Ultimately, two grander points are made via the story of Alan and his connection to Anna. First, without having to make us fully understand all the financial specifics, the episode clearly lays out how it’s all about connections and introductions in Anna’s world. Anna just needs to convince a few key people she’s worth investing in, and her relationship with those people legitimizes her to others, and things just snowball from there. Once again, faking it and making it are deeply intertwined. As the guy from Blade tells Vivian, Anna “knew all the right people. She was in all the right places.”

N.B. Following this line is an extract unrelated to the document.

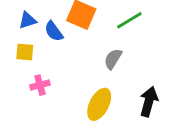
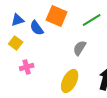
yellow square: (25, 52) -> (16, 43), turned 32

Second, Anna may be a world-class manipulator, but that doesn’t mean the points she makes to Vivian during their Rikers chats are any less true: Men like Alan get to fail up. Men who have done similar or worse things than what she allegedly did get off with zero consequences while she’s locked up. (As for Anna’s repeated claims about her father only wanting sons and always dismissing her, I’m less sure whether those are true.) The episode hammers the point home when Vivian and Jack, at home practicing pregnancy massages (being pregnant and racing to report out this story is taking a toll on Vivian’s body), catch President Trump giving a State of the Union address on the news, and Vivian tells Jack that Alan was promoted even though he allowed his company to be defrauded by Anna. (His demotion to Court 12 at his racquetball club — rather than the typical Court 1, which is always reserved for VIPs — does not count as a real consequence, though Alan is clearly upset about it.) Is the Trump comparison a little too obvious from a storytelling perspective? Maybe, but hey, it makes sense in context: Trump is the ultimate scam artist, and his election to the highest office in the land can hardly be divorced from the societal moment depicted in the show.
In the end, even though Anna’s antics may be fun and wild for Vivian and her colleagues to investigate and fun and wild for us to watch play out at home, it’s those two real-world truths that this episode leaves us to ruminate on.
Lifestyles of the Rich and Famous
• Anna-ism of the episode: “Genius is rare. Besides, I don’t lose.”
• Wink wink, nudge nudge: Anna, for a time, crashed with Billy McFarland, Fyre Festival scammer extraordinaire. When she asks how his party plans are going, he tells her that calling Fyre a party is “like calling the Last Supper a dinner.” Birds of a feather …
• Fashion is life: This episode turns the makeover trope sideways: Rather than taking off her glasses and magically becoming hot (a.k.a. “the She’s All That”), Anna ditches her blonde hair and sparkly outfits and puts glasses on in an effort to be taken more seriously as a 25-year-old woman attempting to enter the New York financial scene.